[Stored data entries]
• • • •

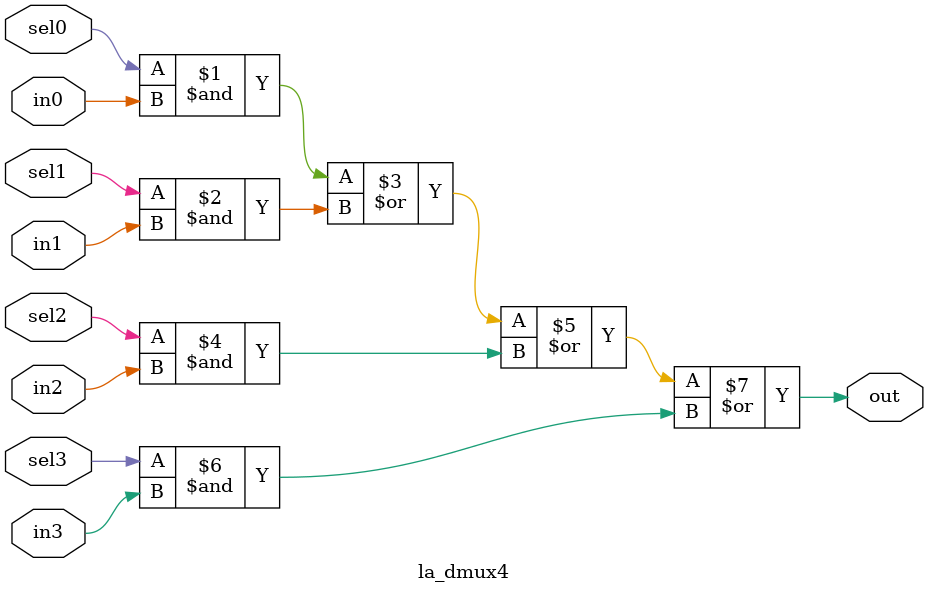
<source format=v>
module la_dmux4 #(parameter PROP = "DEFAULT")   (
    input  sel3,
    input  sel2,
    input  sel1,
    input  sel0,
    input  in3,
    input  in2,
    input  in1,
    input  in0,
    output out
    );

   assign out = sel0 & in0 |
		sel1 & in1 |
		sel2 & in2 |
		sel3 & in3;

endmodule

</source>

• • • •

## WHAT THE EXERCISE ASKS
Pull every line holding "input" out of the records.

## ANSWER TO THIS TASK
    input  sel3,
    input  sel2,
    input  sel1,
    input  sel0,
    input  in3,
    input  in2,
    input  in1,
    input  in0,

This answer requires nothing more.